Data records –
- - -

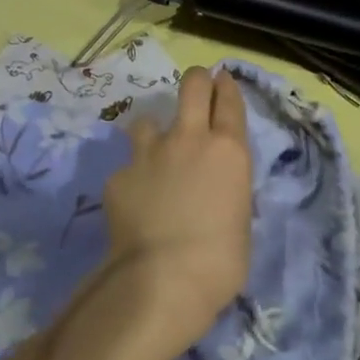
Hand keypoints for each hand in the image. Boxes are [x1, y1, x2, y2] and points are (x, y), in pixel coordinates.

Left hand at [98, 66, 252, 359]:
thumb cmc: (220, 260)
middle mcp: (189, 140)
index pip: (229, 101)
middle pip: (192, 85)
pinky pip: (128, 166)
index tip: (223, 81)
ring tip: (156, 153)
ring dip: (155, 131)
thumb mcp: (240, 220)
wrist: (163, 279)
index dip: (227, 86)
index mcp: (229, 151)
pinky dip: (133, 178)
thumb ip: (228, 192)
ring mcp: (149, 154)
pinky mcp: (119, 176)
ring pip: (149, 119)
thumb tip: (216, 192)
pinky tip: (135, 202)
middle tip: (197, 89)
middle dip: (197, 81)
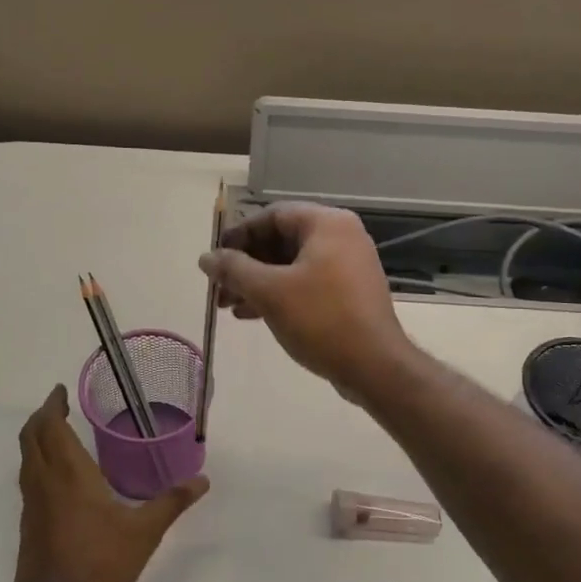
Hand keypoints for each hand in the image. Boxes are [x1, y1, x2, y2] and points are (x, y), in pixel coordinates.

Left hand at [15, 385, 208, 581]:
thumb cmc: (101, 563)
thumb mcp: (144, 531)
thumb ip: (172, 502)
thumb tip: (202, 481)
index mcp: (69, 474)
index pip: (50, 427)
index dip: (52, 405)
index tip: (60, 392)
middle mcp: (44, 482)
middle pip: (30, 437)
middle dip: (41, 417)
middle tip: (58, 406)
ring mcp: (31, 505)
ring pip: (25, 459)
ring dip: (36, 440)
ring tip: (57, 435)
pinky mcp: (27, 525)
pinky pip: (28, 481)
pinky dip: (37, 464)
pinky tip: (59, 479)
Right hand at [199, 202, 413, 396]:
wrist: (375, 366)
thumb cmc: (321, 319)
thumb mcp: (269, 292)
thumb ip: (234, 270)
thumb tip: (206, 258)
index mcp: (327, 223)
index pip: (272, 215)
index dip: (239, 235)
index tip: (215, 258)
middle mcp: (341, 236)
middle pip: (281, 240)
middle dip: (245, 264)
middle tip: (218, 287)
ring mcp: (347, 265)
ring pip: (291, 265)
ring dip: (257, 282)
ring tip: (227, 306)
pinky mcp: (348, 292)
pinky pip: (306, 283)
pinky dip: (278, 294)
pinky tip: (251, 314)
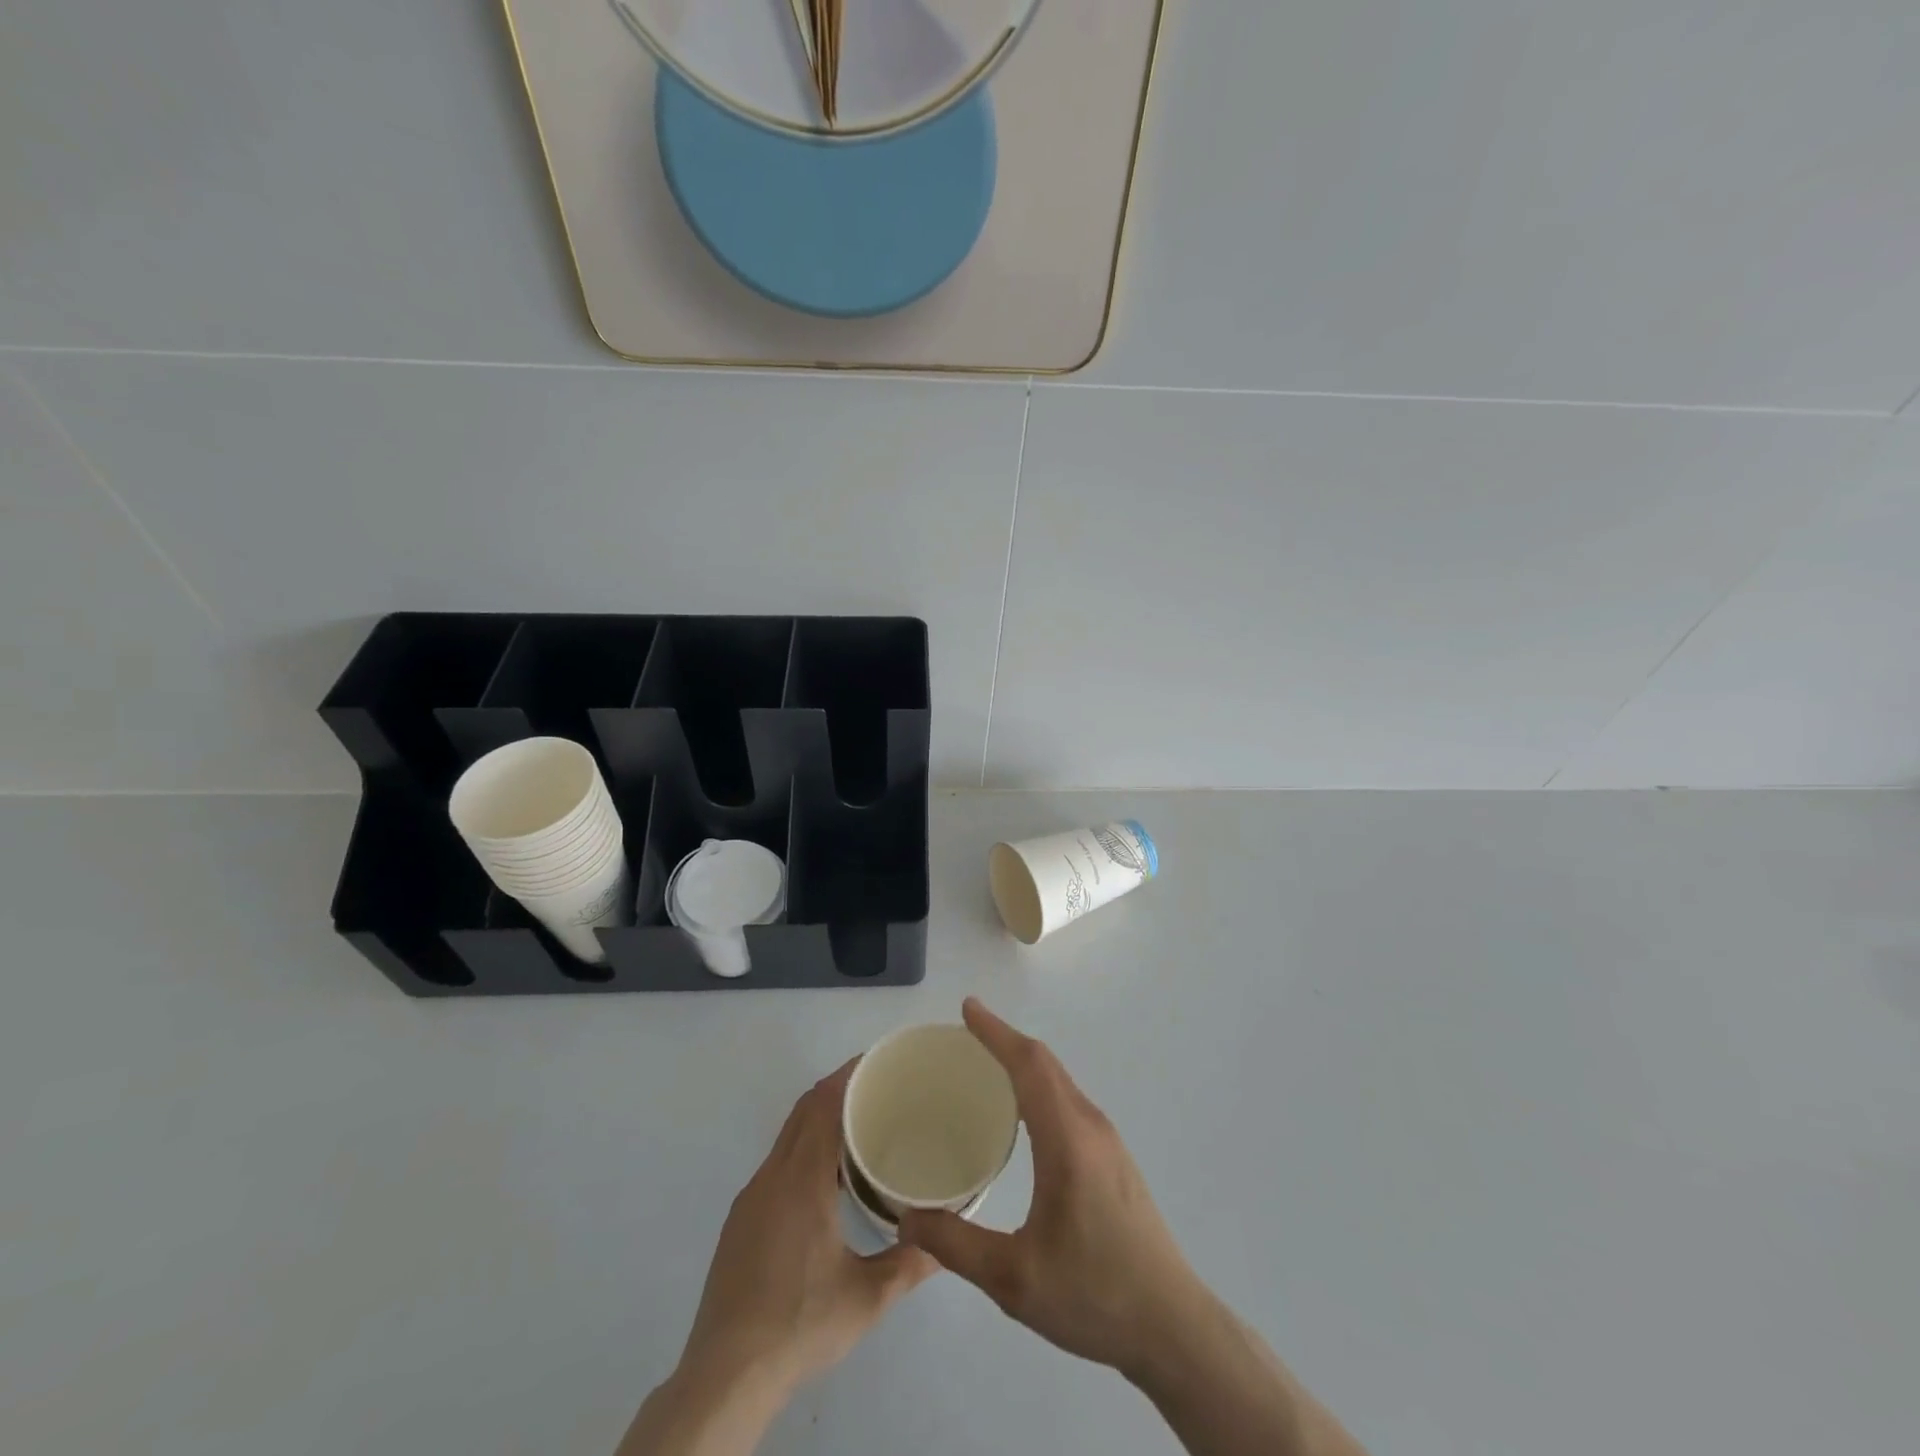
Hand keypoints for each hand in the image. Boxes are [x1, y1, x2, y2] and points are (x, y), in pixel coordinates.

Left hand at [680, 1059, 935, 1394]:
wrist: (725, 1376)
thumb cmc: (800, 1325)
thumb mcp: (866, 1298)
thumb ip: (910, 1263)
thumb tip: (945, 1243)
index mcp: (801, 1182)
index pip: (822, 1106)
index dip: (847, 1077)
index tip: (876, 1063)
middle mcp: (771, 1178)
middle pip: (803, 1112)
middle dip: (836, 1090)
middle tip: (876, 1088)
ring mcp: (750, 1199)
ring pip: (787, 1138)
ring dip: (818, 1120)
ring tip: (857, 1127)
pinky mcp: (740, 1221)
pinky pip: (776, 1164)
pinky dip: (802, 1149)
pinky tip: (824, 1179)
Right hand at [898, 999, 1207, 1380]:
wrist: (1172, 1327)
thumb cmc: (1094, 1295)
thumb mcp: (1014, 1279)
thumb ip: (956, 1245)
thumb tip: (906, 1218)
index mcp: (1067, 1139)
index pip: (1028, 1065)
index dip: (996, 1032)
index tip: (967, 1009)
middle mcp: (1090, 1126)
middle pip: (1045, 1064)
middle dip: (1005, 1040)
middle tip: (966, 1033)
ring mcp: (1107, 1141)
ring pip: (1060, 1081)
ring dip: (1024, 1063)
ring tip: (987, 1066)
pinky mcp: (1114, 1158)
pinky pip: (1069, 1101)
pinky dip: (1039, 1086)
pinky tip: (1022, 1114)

- - -

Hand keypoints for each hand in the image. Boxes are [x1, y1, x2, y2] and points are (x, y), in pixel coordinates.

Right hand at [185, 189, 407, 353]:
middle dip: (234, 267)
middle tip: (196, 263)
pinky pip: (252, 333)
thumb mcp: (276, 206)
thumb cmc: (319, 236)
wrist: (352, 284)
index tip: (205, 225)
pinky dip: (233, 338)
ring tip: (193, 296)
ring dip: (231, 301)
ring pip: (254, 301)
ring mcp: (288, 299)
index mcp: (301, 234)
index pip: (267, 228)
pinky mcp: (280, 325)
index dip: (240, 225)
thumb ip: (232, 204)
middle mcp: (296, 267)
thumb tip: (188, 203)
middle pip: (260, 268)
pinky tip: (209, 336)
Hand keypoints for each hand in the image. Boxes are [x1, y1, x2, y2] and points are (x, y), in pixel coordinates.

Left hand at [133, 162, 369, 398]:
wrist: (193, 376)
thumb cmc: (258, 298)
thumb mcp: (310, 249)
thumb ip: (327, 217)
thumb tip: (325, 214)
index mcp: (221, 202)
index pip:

- - -

Reproduce every line of the records containing the string "wrist".

wrist: (163, 279)
wrist: (375, 366)
wrist: (725, 1376)
wrist: (1172, 1327)
wrist: (352, 284)
wrist: (193, 376)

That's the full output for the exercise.